• The Pleasantry Of Paragraphs

    From Stefan Ram@21:1/5 to All on Sun Jan 26 20:14:09 2025
    TeX has a special demerit for a hyphen at the end of the
    second-to-last line. I don't mind such a hyphen!

    But usually, I dislike a very short word at the end of a
    line, as the "a" in the previous line. Sure, you can always
    write "a~line" to avoid such things, but I think as a general rule,
    one could also have a demerit for a word of one, two, or, maybe,
    three letters at the end of the line. TeX does not have this.

    Then, I also deem it to be elegant when a line ends with
    punctuation like a comma or a period. So, I would add a merit
    for this, which, however, TeX does not do.

    If I would have formatted the second paragraph starting with

    But usually, I dislike a very short word at the end of a line,

    then, I would have avoided both the short "a" at the end and
    would have gained a final comma "," at the end, which to me
    seems more pleasant!

    --- SoupGate-Win32 v1.05
    * Origin: fsxNet Usenet Gateway (21:1/5)
  • From Didier Verna@21:1/5 to Stefan Ram on Mon Jan 27 13:20:24 2025
    ram@zedat.fu-berlin.de (Stefan Ram) wrote:

    but I think as a general rule, one could also have a demerit for a
    word of one, two, or, maybe, three letters at the end of the line.
    TeX does not have this.

    Then, I also deem it to be elegant when a line ends with punctuation
    like a comma or a period. So, I would add a merit for this, which,
    however, TeX does not do.

    Hi Stefan,

    your aesthetic concerns are legit, but I disagree with your conclusion.

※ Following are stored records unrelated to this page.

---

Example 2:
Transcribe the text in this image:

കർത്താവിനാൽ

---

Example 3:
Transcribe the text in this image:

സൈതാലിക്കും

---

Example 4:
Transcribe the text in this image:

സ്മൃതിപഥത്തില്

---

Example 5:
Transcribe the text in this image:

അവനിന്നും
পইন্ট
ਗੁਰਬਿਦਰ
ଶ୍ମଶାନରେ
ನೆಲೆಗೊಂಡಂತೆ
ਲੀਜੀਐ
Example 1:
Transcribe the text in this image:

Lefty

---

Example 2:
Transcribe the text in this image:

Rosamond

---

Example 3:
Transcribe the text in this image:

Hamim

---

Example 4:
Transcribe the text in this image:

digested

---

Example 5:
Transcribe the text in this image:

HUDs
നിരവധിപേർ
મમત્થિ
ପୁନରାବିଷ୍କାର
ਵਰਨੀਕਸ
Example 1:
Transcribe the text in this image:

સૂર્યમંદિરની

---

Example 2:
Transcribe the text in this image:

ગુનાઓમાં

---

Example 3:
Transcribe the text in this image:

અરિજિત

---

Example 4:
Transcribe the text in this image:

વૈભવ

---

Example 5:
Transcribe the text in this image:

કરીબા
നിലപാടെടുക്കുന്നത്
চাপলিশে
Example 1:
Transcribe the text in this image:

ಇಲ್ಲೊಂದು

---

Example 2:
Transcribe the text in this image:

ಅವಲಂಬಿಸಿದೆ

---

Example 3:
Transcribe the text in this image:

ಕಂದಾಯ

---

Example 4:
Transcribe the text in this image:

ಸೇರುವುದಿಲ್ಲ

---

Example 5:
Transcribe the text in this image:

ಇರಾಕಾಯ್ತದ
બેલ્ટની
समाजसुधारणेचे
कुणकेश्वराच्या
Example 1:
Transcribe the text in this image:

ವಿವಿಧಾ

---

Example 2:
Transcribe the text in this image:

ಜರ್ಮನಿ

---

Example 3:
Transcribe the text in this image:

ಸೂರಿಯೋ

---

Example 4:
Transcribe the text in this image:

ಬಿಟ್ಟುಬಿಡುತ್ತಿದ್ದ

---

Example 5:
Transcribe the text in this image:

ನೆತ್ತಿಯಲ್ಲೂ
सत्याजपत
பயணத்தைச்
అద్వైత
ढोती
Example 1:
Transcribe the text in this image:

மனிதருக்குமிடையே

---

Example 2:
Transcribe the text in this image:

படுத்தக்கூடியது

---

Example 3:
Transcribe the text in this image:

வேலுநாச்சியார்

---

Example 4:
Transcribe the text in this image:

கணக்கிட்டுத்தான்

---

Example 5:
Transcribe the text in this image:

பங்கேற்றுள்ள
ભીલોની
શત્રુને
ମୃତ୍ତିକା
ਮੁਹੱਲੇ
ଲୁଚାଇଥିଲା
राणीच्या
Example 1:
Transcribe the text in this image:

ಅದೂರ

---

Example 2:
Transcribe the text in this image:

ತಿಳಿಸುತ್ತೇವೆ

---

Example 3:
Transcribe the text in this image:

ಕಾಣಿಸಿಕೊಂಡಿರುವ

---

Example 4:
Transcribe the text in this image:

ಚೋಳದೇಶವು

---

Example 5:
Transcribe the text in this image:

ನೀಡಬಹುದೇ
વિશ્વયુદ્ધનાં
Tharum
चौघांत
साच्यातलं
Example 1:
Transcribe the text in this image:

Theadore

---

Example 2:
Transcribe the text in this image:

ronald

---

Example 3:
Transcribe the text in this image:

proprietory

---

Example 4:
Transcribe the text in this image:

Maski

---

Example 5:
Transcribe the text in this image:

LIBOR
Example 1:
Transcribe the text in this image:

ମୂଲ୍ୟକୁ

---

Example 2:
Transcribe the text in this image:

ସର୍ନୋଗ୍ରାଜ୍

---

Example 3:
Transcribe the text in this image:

    First of all, TeX uses demerits for "contextual" information which you
    cannot know in advance because it depends on how the paragraph will be
    broken into lines (comparing two lines, figuring out the second-to-last
    line, etc.). So demerits would be the wrong place to do what you want to
    do.

    In fact, the penalty system is a better place, since it's a context-free weighting system. Which brings me to the second point: the penalty model
    is already powerful enough to express what you need. You mention a~line,
    but you can be less drastic by inserting a specific penalty between
    those words, and you can even vary the penalty in question, for example, depending on the actual size of the short word. In a similar fashion you
    can express a "merit" after a punctuation sign by inserting a negative
    penalty after it.

    Of course, as you mention, it would be cumbersome to do all this by
    hand. But since the capability is already in here, it would be a bad
    idea to complicate the Knuth-Plass eve more than it already is. A better solution would be to have a pre-processing stage on the text. Some
    people already do that in a semi-automatic way with regular expressions.


    In fact, I would even argue that there's already too much in the core of
    TeX. It has two penalties related to hyphenation, but they are
    hard-wired together with the discretionary mechanism, which is not as
    general as it could be: it's not possible to manually adjust the
    breaking penalty for individual discretionaries.

    --
    Resistance is futile. You will be jazzimilated.

    Lisp, Jazz, Aïkido: http://www.didierverna.info

    --- SoupGate-Win32 v1.05
    * Origin: fsxNet Usenet Gateway (21:1/5)
  • From Peter Flynn@21:1/5 to Didier Verna on Thu Jan 30 22:50:44 2025
    On 27/01/2025 12:20, Didier Verna wrote:
    ram@zedat.fu-berlin.de (Stefan Ram) wrote:

    but I think as a general rule, one could also have a demerit for a
    word of one, two, or, maybe, three letters at the end of the line.
    TeX does not have this.

    Then, I also deem it to be elegant when a line ends with punctuation
    like a comma or a period. So, I would add a merit for this, which,
    however, TeX does not do.

    Hi Stefan,

    your aesthetic concerns are legit, but I disagree with your conclusion.

    I agree with both concerns; there are also requirements in some styles
    to automate hanging punctuation, which could be combined with the second
    point. The first point is probably going to lead to some uneven
    justification unless \raggedright is in force (or perhaps \RaggedRight).

    Some people already do that in a semi-automatic way with regular
    expressions.

    A considerable amount can be done in (eg) XSLT when transforming a
    master XML document into LaTeX. For example, detecting a URI at the end
    of a sentence (followed by period, comma, exclamation, question, etc)
    can then insert \thinspace before the punctuation to avoid copy-paste or retyping errors including the punctuation (when hyperref is not used).

    it's not possible to manually adjust the
    breaking penalty for individual discretionaries.

    My home style uses \hyphenation{he-li-co-pter} :-)

    Peter

    --- SoupGate-Win32 v1.05
    * Origin: fsxNet Usenet Gateway (21:1/5)